* [Work request 1]:
Answer these questions about the St Mary's churchyard post, one answer per line:
(a) How long is the 10-spot ladybird?
(b) What color are the male cones on the Lawson's Cypress at present?
(c) What happens to many of the root aphids during the winter?
* [Work request 2]:
Summarize the St Mary's churchyard post in two sentences.
* [Work request 3]:
Retype the St Mary's churchyard post, starting with "The Yellow Meadow-ant" and going on through "a striking appearance.".

Thursday, 26 March 2015

Woodford Halse: St Mary's Church

Chris was in Woodford Halse yesterday for a tonsorial operation. As it was likely to take about an hour and a half I took a stroll - not for the first time - around the churchyard of the St Mary the Virgin. 

It is a large area, neat and tidy in places but very neglected elsewhere.

Some of the graves were so overgrown that only a protruding piece of masonry revealed their whereabouts.

The Yellow Meadow-ant had played its part too with large mounds covering graves here and there. In these mounds root aphids will be farmed. For most of the year they will provide the ants with honeydew but during the winter many of the aphids will be eaten.

There are some fine trees in the churchyard including some lovely examples of Lawson's Cypress, Chamaecyparis lawsoniana (not to be confused with the notorious Leyland Cypress). Currently the male cones are a beautiful wine-red colour, giving the whole tree a striking appearance.

Cones on a cedar. St Mary's churchyard, Woodford Halse,
Northants. 26 March, 2015

A rather fine cedar tree stands to the rear of the church. From the form of the needles I believe it to be Atlantic Cedar, Cedrus atlantica. The cones are streaked with white dribbles of resin.

A yellow coating to a cone on this cedar is probably algal growth.
St Mary's churchyard. 26 March, 2015

The cones are rather persistent and in one case the cone had been there for so long that it had developed an odd yellowish patina of (presumably) algae. Here it can be seen that the leaves are grey-white, showing it to be the popular cultivar 'Glauca'.

I had no intention of delving into the tussocky grass but even so there were insects to be seen, including an attractive ladybird, so glossy that the edges if the wing cases appear blurred.

It was a 10-spot ladybird, Adalia decempunctata, but not with the typical patterning; it was the less common form  
decempustulata, a variation I had not seen before. It is one of the smaller of the British ladybirds, being only 4 mm long.

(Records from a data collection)

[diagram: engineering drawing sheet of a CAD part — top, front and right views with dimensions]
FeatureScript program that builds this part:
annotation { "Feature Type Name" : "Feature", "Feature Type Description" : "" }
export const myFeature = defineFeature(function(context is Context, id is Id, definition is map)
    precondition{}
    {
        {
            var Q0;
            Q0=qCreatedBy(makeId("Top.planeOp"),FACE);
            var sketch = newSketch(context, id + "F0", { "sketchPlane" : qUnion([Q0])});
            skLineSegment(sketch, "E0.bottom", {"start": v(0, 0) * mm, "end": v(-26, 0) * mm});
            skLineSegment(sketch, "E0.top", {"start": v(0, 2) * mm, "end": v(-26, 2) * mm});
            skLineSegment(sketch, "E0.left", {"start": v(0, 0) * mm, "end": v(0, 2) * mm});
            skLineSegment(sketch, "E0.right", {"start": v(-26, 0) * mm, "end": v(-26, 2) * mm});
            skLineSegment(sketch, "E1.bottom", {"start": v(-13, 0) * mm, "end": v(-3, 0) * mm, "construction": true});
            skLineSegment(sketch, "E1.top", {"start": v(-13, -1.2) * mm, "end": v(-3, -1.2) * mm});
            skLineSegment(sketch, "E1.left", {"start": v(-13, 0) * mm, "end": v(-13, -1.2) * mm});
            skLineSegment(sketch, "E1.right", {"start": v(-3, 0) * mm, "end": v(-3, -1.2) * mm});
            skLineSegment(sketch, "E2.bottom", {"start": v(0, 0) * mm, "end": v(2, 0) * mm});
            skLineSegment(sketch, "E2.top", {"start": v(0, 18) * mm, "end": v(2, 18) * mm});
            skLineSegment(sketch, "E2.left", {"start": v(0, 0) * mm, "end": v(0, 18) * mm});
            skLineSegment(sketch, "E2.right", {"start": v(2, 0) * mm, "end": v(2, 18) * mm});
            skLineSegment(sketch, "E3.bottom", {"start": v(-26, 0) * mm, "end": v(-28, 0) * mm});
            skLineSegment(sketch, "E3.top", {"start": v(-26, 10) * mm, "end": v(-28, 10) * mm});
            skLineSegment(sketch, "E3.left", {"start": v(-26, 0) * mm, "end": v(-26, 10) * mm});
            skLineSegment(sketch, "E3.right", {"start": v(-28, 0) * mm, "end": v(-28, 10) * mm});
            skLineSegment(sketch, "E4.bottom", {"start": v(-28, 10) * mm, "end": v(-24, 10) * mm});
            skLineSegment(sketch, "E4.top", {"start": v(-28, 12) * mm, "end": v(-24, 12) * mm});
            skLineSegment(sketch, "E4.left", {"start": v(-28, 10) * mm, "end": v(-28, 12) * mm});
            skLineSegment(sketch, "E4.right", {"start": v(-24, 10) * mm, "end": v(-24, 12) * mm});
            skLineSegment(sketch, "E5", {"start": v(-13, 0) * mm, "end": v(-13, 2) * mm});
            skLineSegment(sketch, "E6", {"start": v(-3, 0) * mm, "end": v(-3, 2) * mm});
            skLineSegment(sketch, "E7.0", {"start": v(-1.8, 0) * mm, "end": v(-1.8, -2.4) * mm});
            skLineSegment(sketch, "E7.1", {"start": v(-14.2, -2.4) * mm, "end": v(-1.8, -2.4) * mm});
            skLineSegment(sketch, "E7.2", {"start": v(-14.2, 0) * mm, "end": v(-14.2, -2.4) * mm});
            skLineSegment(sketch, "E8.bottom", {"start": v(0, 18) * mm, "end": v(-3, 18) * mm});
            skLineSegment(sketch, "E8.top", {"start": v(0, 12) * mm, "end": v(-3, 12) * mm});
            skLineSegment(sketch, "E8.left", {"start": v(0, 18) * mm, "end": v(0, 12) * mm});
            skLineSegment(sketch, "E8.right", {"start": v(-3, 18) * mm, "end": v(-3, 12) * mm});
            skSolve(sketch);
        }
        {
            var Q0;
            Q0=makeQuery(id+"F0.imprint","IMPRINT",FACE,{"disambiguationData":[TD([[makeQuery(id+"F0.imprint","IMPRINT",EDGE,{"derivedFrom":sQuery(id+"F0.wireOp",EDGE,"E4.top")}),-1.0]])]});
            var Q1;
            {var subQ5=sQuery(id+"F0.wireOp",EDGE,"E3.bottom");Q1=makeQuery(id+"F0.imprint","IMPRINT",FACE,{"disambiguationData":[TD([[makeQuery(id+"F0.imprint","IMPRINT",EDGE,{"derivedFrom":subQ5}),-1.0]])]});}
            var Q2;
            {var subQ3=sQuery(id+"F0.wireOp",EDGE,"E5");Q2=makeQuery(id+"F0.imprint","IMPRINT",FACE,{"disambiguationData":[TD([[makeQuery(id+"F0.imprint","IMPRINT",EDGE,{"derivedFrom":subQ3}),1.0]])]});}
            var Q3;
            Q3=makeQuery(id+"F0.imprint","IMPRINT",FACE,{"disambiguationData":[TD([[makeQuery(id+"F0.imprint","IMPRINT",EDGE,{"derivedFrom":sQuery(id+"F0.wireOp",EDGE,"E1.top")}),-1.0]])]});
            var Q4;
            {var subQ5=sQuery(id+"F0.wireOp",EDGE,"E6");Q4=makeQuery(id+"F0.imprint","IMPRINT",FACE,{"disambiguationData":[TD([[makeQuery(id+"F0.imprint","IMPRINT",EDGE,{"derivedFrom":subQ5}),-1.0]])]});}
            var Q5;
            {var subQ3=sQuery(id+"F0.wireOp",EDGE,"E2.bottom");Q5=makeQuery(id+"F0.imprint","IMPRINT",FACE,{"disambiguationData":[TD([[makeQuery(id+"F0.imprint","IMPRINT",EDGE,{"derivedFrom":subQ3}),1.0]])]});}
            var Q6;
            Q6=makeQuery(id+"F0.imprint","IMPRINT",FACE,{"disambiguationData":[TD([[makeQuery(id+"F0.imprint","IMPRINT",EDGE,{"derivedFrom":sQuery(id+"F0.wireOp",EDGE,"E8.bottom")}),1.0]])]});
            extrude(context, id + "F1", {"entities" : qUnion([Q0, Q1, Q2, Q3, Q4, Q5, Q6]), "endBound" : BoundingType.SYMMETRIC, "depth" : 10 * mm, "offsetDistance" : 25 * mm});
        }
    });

* [Answer box 1]:
(a) 4 mm
(b) Wine-red
(c) They are eaten by the ants.

* [Answer box 2]:
The churchyard of St Mary the Virgin in Woodford Halse is large, neat in places but very neglected elsewhere, with some graves overgrown and others covered by Yellow Meadow-ant mounds. Its trees include Lawson's Cypress with wine-red male cones and a cedar believed to be the 'Glauca' cultivar of Atlantic Cedar, and among the insects was a 10-spot ladybird of the less common form decempustulata.

* [Answer box 3]:
The Yellow Meadow-ant had played its part too with large mounds covering graves here and there. In these mounds root aphids will be farmed. For most of the year they will provide the ants with honeydew but during the winter many of the aphids will be eaten.

There are some fine trees in the churchyard including some lovely examples of Lawson's Cypress, Chamaecyparis lawsoniana (not to be confused with the notorious Leyland Cypress). Currently the male cones are a beautiful wine-red colour, giving the whole tree a striking appearance.